だが、先ほどの会話から察するに、追う相手は幕府内部に顔のきく人物と密な関係にあるようだから、最悪自分が火の粉をすべて被るつもりで動いているに違いない。

「月詠、オメー一人で戻れ」
「何を言っておる?ぐずぐずしておる時間はないぞ?」

「どうやら、こんなナリしてっから、奴ら今晩のぱーてーとやらの補助要員に
 俺を駆り出すつもりらしい。
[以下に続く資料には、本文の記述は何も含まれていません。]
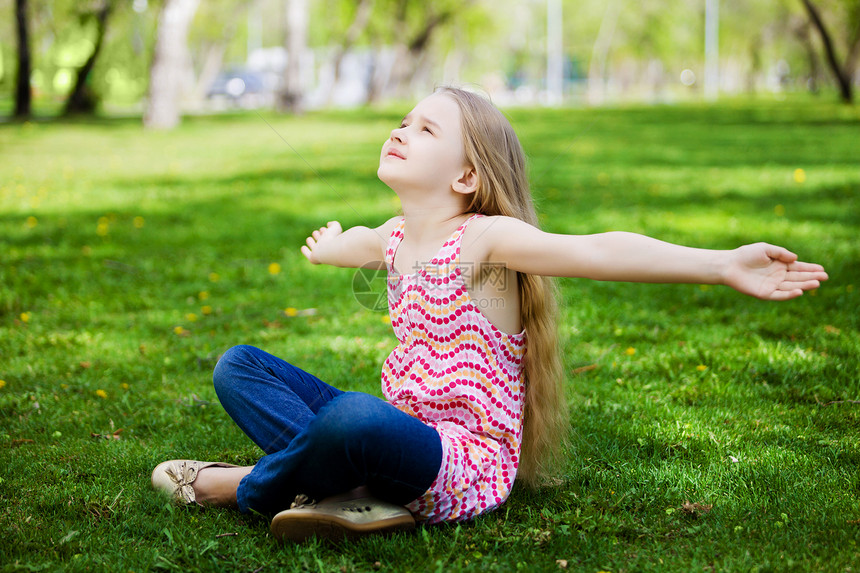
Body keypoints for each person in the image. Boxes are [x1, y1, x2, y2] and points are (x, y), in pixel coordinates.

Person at [151, 87, 828, 543]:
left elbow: (595, 248)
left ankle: (240, 487)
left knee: (351, 417)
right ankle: (350, 489)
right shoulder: (394, 236)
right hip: (402, 437)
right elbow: (358, 240)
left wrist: (719, 262)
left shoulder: (483, 241)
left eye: (425, 128)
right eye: (404, 120)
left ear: (467, 177)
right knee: (240, 366)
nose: (401, 129)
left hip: (457, 461)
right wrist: (328, 247)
まだ、すぐに殺されやしねぇ…」
拳をまた握ったり、開いたりして感覚を確認する。

「それに、どうやら、天人の薬だか道具だかで、もうしばらく力入りそうにないんだわ」
一過性のものみてぇだから、ぬけたら自力で帰るとへらりと笑ってみせる。

「薬ぐらいなんじゃ!そうやって体を起こせる程度なら…」
「『吉原』って町はあくまで、鳳仙の…いや、春雨の支配と庇護だけで
 護られてきたわけじゃねぇ」
聞き分けようとしない月詠に、少しだけ洩らす。

「あ…」
月詠も何やら思い当ったらしい。

幕府内部に黒幕が、そして、相手が天人であり、テロリストでないのならば、『真選組』も本来動くべきではない。
吉原も、いままで独立都市をこれだけ長い時間、繁栄させてきた裏には、少なからず幕府も関係しているとみる方が無難だ。
『真選組』も『吉原』も関わるには壁が厚い。

「さて、俺の商売は何でしょう?」
じっと、女の顔を見つめる。

「依頼しろと?」
女が見つめ返しながら、かすれるような声で答える。

「万事屋さんはいつでも良い仕事するぜ?」
「多少、余分にぶっ壊し気味じゃがな」

先に視線を逸らしたのは、月詠の方だった。

「ぬしらは…やはり似ておるのかもしれんな」
「は?誰と誰が似てるって?」
「報酬は出来高じゃ。しっかり働け」

銀時の問いに答えず、足を出口へと月詠は向けた。

以前は真っ白であったであろう扉の向こう側に女の姿が消えることを確認してから、銀時は死体と共にベットの上に横たわったのだった。